Copy the records below in full, changing no character.

━━ Data extracts ━━

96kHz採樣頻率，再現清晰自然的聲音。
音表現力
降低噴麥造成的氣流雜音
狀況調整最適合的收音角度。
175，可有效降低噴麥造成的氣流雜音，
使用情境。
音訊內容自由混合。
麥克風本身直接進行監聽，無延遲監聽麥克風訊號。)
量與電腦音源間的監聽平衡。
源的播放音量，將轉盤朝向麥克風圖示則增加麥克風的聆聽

━━━

Exercise answer ▸
96kHz採樣頻率，再現清晰自然的聲音。
音表現力
降低噴麥造成的氣流雜音
狀況調整最適合的收音角度。
175，可有效降低噴麥造成的氣流雜音，
使用情境。
音訊內容自由混合。
麥克風本身直接進行監聽，無延遲監聽麥克風訊號。)
量與電腦音源間的監聽平衡。
源的播放音量，將轉盤朝向麥克風圖示則增加麥克風的聆聽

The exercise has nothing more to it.